[vuln] possible vulnerability
MushiTheMoshi opened this issue · comments
Hi Guys, a friend of mine have recently start using this lib and he's getting something that looks like a possible vulnerability to us.
package main
import (
"github.com/sirupsen/logrus"
"github.com/davecgh/go-spew/spew"
)
func main() {
log := logrus.New()
spew.Dump(log)
}
SPEW LOG:
(*logrus.Logger)(0xc000100850)({
Out: (*os.File)(0xc00000e020)({
file: (*os.file)(0xc000058120)({
pfd: (poll.FD) {
fdmu: (poll.fdMutex) {
state: (uint64) 0,
rsema: (uint32) 0,
wsema: (uint32) 0
},
Sysfd: (int) 2,
pd: (poll.pollDesc) {
runtimeCtx: (uintptr) <nil>
},
iovecs: (*[]syscall.Iovec)(<nil>),
csema: (uint32) 0,
isBlocking: (uint32) 1,
IsStream: (bool) true,
ZeroReadIsEOF: (bool) true,
isFile: (bool) true
},
name: (string) (len=11) "/dev/stderr",
dirinfo: (*os.dirInfo)(<nil>),
nonblock: (bool) false,
stdoutOrErr: (bool) true,
appendMode: (bool) false
})
}),
Hooks: (logrus.LevelHooks) {
},
Formatter: (*logrus.TextFormatter)(0xc000058300)({
ForceColors: (bool) false,
DisableColors: (bool) false,
ForceQuote: (bool) false,
DisableQuote: (bool) false,
EnvironmentOverrideColors: (bool) false,
DisableTimestamp: (bool) false,
FullTimestamp: (bool) false,
TimestampFormat: (string) "",
DisableSorting: (bool) false,
SortingFunc: (func([]string)) <nil>,
DisableLevelTruncation: (bool) false,
PadLevelText: (bool) false,
QuoteEmptyFields: (bool) false,
isTerminal: (bool) false,
FieldMap: (logrus.FieldMap) <nil>,
CallerPrettyfier: (func(*runtime.Frame) (string, string)) <nil>,
terminalInitOnce: (sync.Once) {
done: (uint32) 0,
m: (sync.Mutex) {
state: (int32) 0,
sema: (uint32) 0
}
},
levelTextMaxLength: (int) 0
}),
ReportCaller: (bool) false,
Level: (logrus.Level) info,
mu: (logrus.MutexWrap) {
lock: (sync.Mutex) {
state: (int32) 0,
sema: (uint32) 0
},
disabled: (bool) false
},
entryPool: (sync.Pool) {
noCopy: (sync.noCopy) {
},
local: (unsafe.Pointer) <nil>, <<< is this block correct?
localSize: (uintptr) <nil>,
victim: (unsafe.Pointer) <nil>, <<< is "victim" and "victimSize" correct?
victimSize: (uintptr) <nil>,
New: (func() interface {}) <nil>
},
ExitFunc: (logrus.exitFunc) 0x4a5380
})
The last part seems a bit suspicious, is this normal ? , is "victim" and "victimSize" part of the library?
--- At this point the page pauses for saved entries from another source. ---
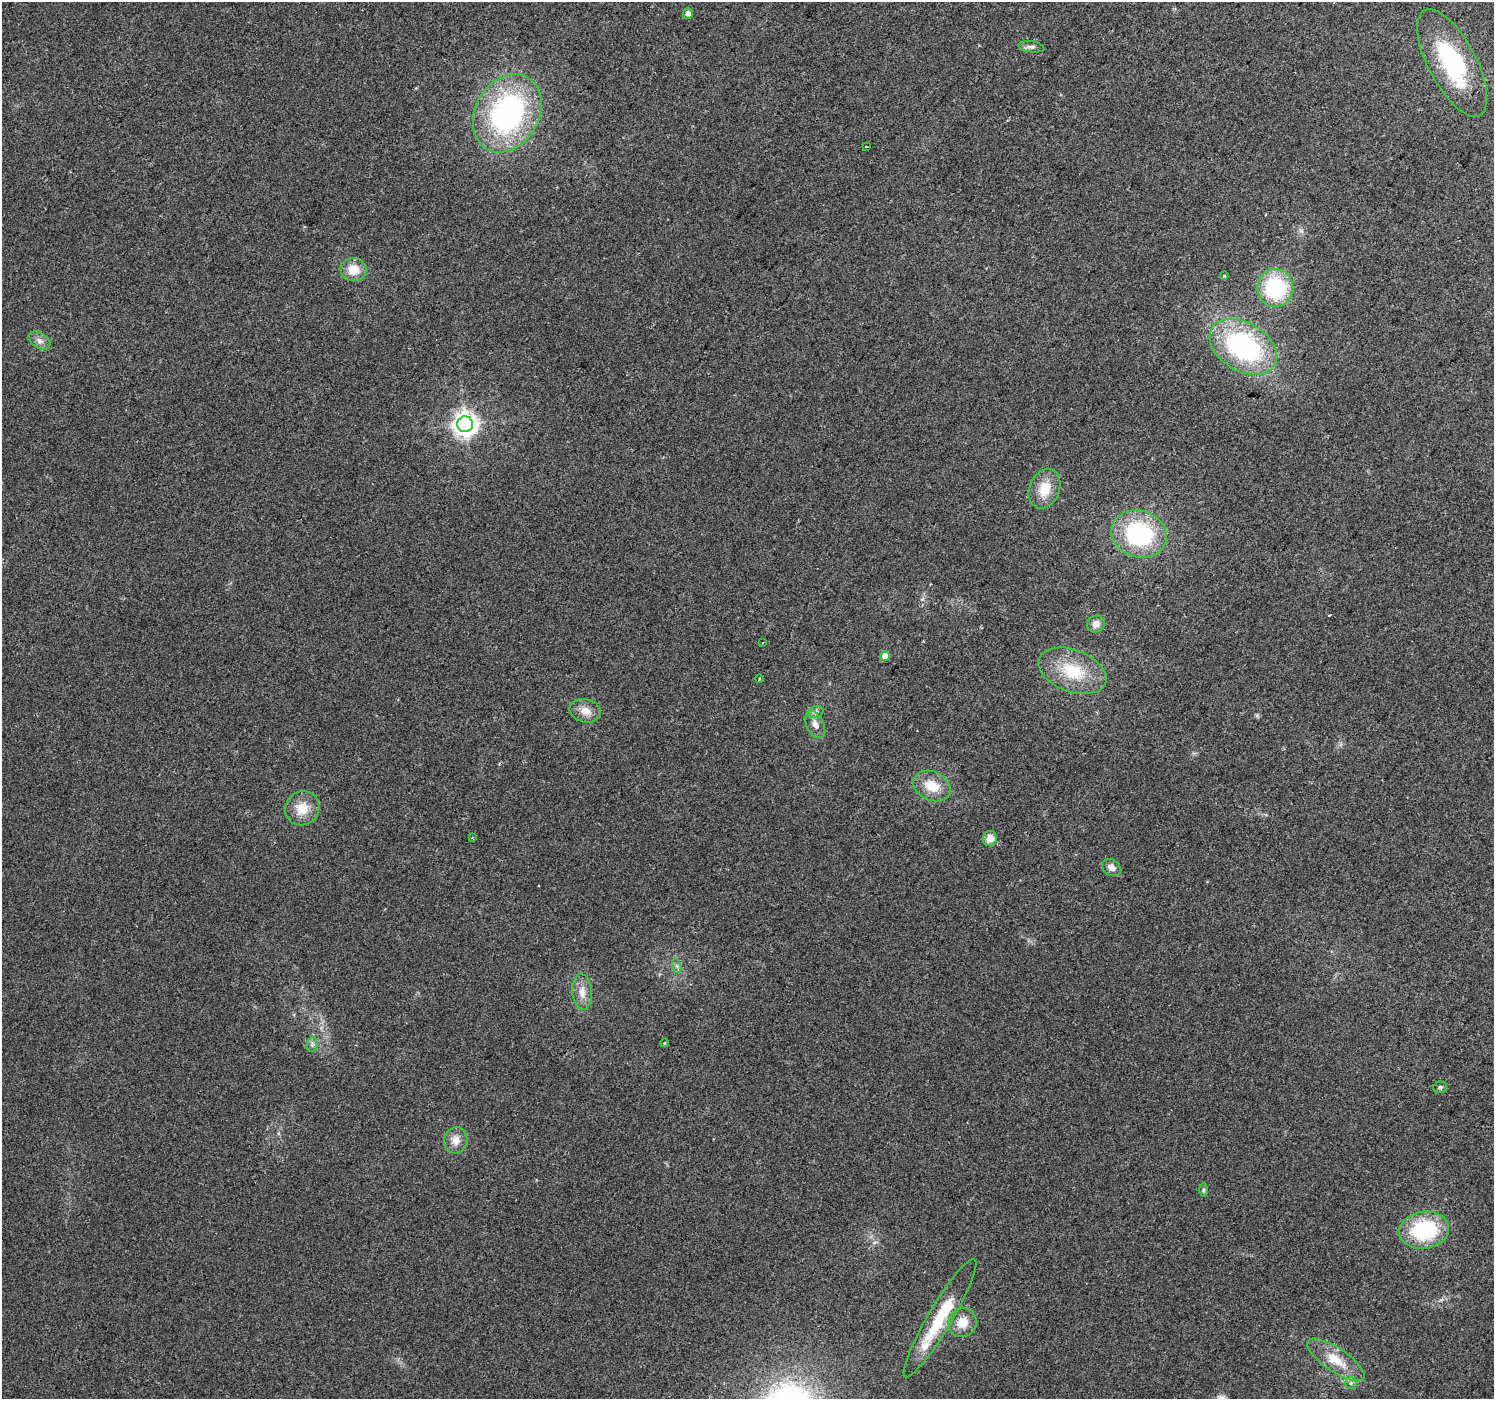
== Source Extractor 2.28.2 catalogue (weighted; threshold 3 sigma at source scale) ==
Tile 10 of 4 x 4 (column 2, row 3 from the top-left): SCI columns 1493-2984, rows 1575-2971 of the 5973 x 6011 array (HDU 1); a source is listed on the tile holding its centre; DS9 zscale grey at full resolution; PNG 1496 x 1401 px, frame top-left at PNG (2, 2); each listed source drawn as its Kron ellipse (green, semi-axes under 4 px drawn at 4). Shown black and unused: <1% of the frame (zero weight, under 2 of 3 exposures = <1% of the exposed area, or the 3 px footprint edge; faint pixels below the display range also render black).
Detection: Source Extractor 2.28.2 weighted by HDU 2 'WHT'; one run over the whole footprint, this tile lists its part. Background 0.0867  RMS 0.0092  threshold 0.0416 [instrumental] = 3 sigma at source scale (4.5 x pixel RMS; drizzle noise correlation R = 1.50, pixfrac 1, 0.0396/0.0396 arcsec/px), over >= 5 px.
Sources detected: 39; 1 inside a brighter listed object's ellipse — not listed separately; the other 38 listed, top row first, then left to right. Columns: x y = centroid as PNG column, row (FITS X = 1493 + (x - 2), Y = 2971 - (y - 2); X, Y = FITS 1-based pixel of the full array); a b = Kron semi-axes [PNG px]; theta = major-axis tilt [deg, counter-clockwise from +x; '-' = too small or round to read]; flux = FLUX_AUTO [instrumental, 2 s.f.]
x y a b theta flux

Looking forward to hearing from you!
Regards,
Julio
If it's the words "victim" and "victimSize", then I think those come from https://github.com/golang/go/blob/master/src/sync/pool.go#L51; see golang/go@2dcbf8b
oh my mistake, please ignore this, you got to admit name convention is a bit confusing hehe.
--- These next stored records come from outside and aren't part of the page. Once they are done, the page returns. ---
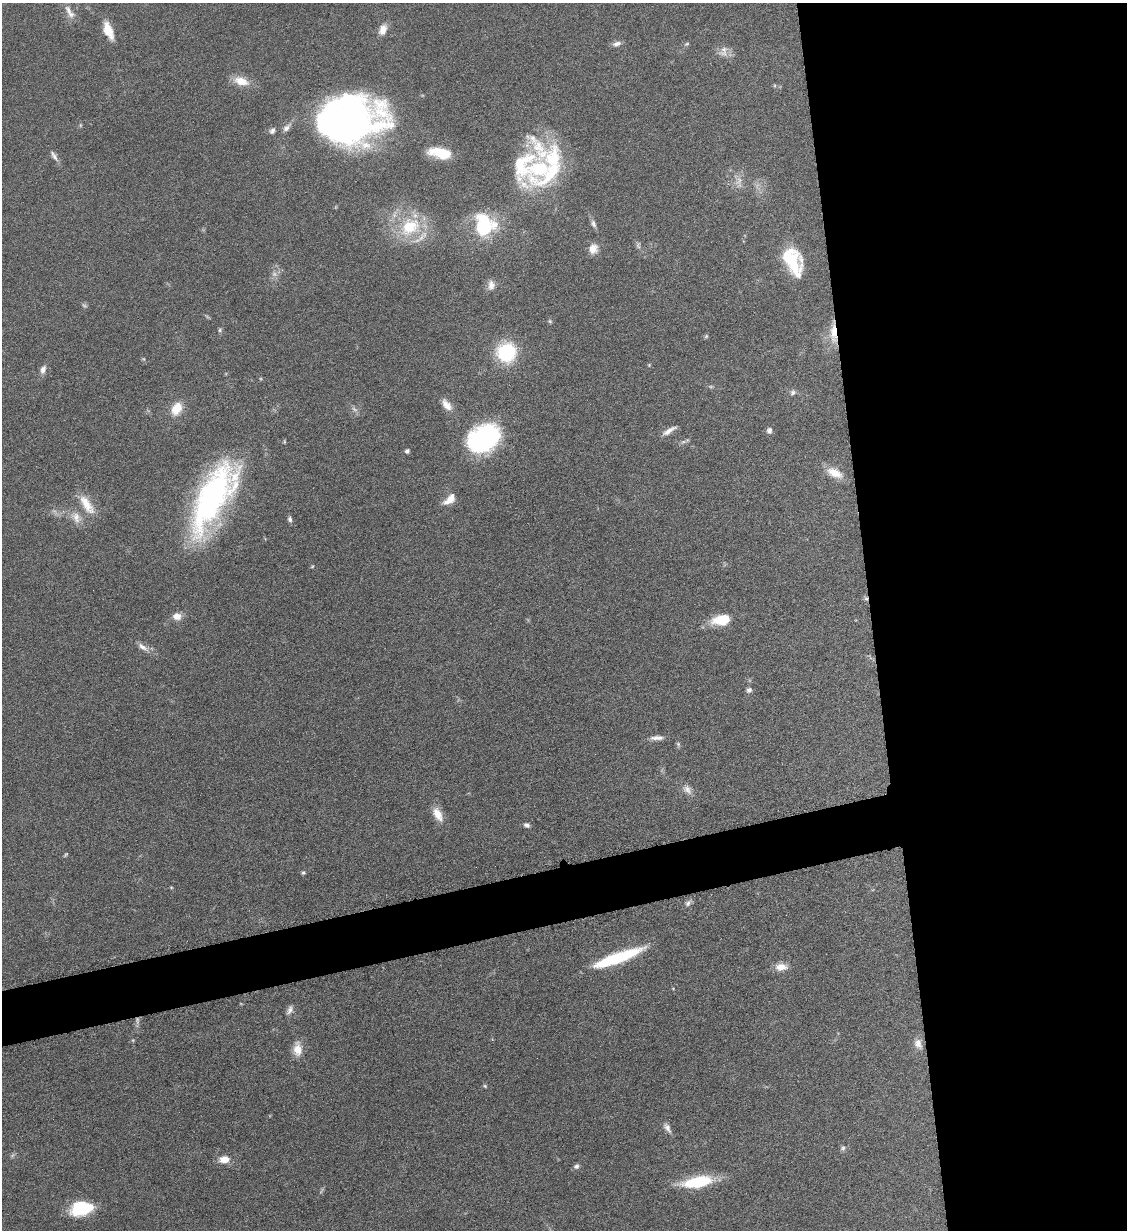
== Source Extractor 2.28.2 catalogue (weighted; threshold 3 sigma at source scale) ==
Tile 8 of 4 x 4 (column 4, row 2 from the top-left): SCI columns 3517-4641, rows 2465-3692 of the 4901 x 4928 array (HDU 1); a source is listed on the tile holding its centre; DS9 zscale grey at full resolution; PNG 1129 x 1232 px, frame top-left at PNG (2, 3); no overlay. Shown black and unused: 26% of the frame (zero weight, under 6 of 12 exposures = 1% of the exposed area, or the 3 px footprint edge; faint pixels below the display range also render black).
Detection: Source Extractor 2.28.2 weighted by HDU 2 'WHT'; one run over the whole footprint, this tile lists its part. Background 0.101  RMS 0.004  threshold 0.0162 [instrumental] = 3 sigma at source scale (4.09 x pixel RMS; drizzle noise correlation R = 1.36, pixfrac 0.8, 0.05/0.05 arcsec/px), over >= 5 px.
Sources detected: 85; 8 too faint to see at this stretch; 4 inside a brighter object's white glare — not listed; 6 inside a brighter listed object's ellipse — not listed separately; the other 67 listed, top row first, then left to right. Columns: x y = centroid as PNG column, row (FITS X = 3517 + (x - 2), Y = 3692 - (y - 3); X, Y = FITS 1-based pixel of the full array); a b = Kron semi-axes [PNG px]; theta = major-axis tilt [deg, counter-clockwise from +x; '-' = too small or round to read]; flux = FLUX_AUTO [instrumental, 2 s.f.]
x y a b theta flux
69 12 24 8 -59 3.5
383 29 13 9 68 3.6
108 30 20 9 -68 6.7
617 44 11 6 18 1.6
687 44 7 5 21 0.58
724 51 17 11 84 3
241 81 19 10 -17 6.2
330 115 119 43 7 110
80 125 6 4 -72 0.43
440 153 23 10 -12 12
54 156 16 5 -57 1.6
521 165 87 41 72 38
739 182 20 8 88 3.3
593 224 11 6 -69 1.4
410 227 30 23 30 21
593 249 13 11 81 3.4
793 261 32 18 -65 18
491 285 13 9 86 2.4
550 321 6 5 - 0.55
220 330 6 6 - 0.62
833 333 27 9 -89 6.4
706 336 6 5 - 0.52
506 352 10 9 - 56
144 359 6 4 -70 0.45
649 365 5 4 - 0.38
43 369 11 7 70 1.9
793 392 8 7 - 1.1
447 405 17 9 -51 3.4
177 408 13 9 61 7.7
769 430 8 7 - 1.3
669 431 18 5 31 2.5
483 439 34 24 26 50
683 442 7 4 19 0.8
407 451 5 5 - 0.88
835 473 23 11 -25 5.6
213 497 85 31 62 96
450 499 18 8 43 4
87 505 31 12 -56 7.1
76 517 18 11 -64 4
290 519 7 5 -74 1
312 566 5 4 - 0.37
866 598 7 5 -26 0.8
177 616 10 8 -13 3.3
721 620 21 12 9 9.4
143 647 19 6 -35 2.6
749 690 7 6 - 1.2
657 738 18 6 3 2.2
678 744 7 5 -47 0.62
687 789 15 10 -44 2.7
438 814 20 10 -61 4.7
527 825 7 5 -13 1.1
66 854 8 3 50 0.47
303 873 6 5 - 0.58
171 887 5 3 - 0.32
688 903 10 6 56 1.3
617 958 47 9 20 30
781 967 14 8 2 4
290 1010 13 6 63 1.7
918 1044 15 10 -70 3.1
297 1049 18 11 -89 4.7
485 1086 5 4 - 0.45
667 1128 14 7 -56 1.9
843 1148 7 6 - 0.93
224 1159 11 8 6 4.4
576 1166 7 7 - 1.1
698 1182 32 11 10 21
81 1208 18 12 10 24
Overlapping masked pixels (flux is a lower limit): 2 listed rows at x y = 833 333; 866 598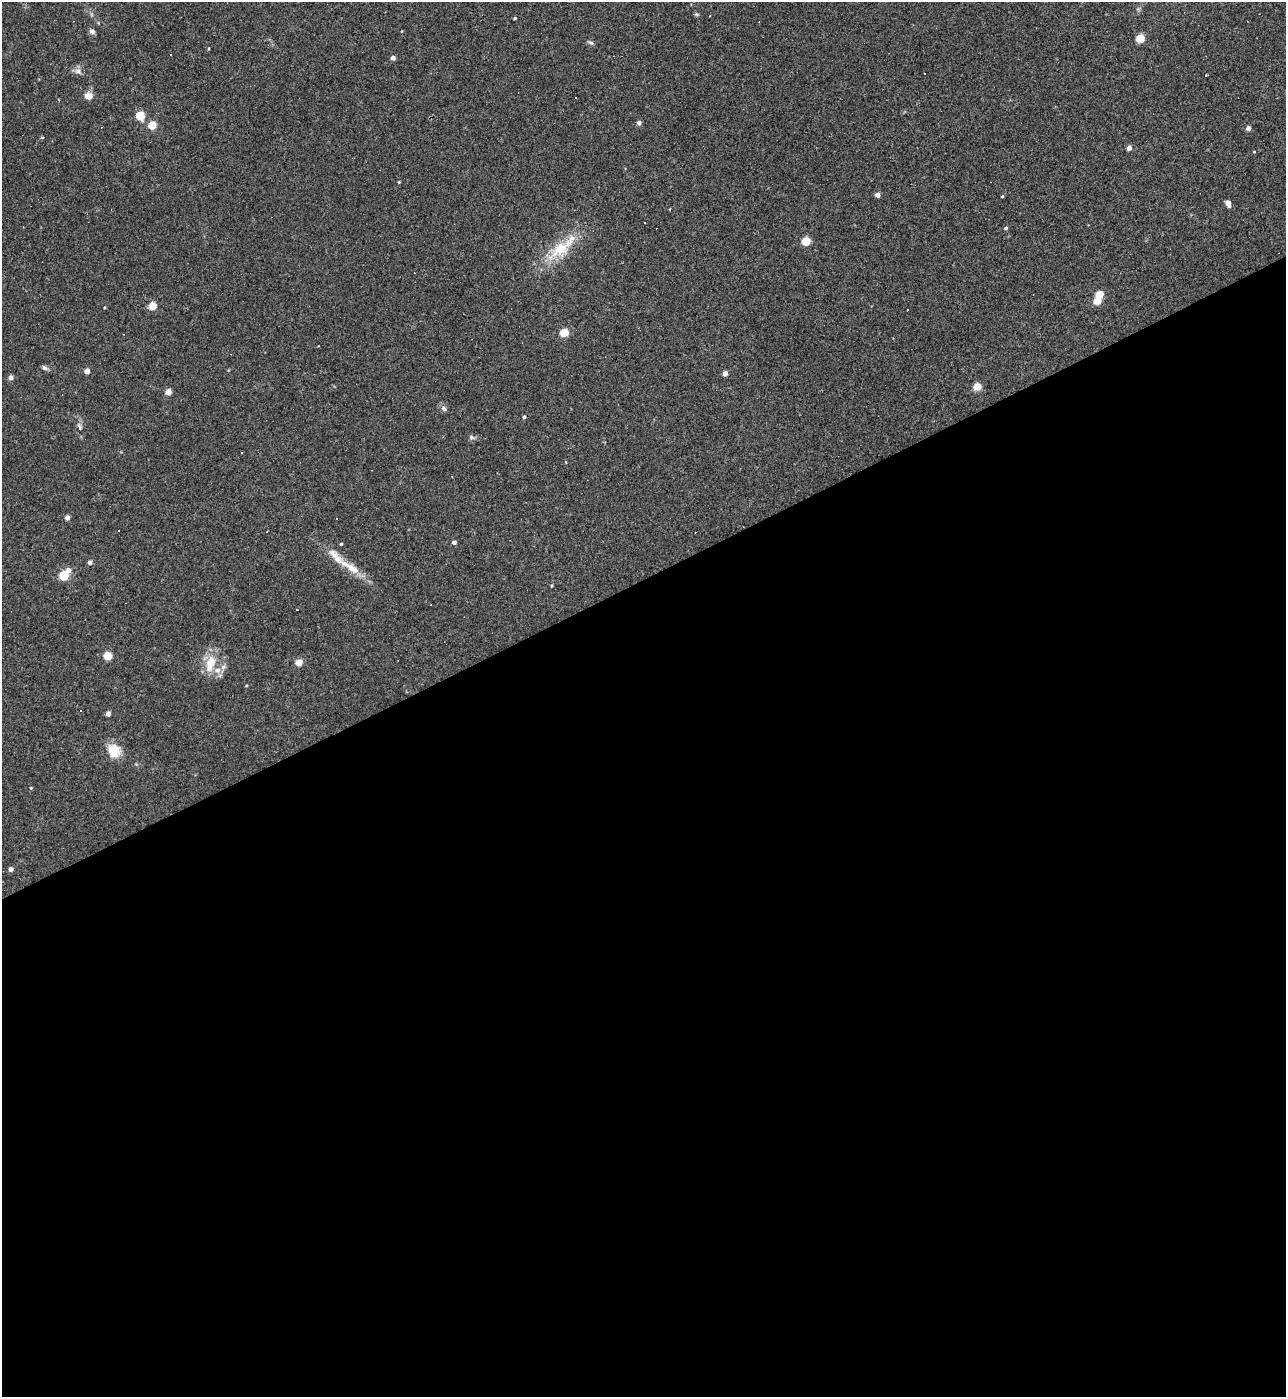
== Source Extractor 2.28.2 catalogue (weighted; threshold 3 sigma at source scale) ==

Yes, the naming is definitely confusing; I also had to do a quick search to be sure (https://grep.app can be useful for that: https://grep.app/search?q=victimSize&filter[lang][0]=Go)
oh that's very useful, we couldn't find it in the lib that's why we came across with the idea of a vuln. Thank you for your help!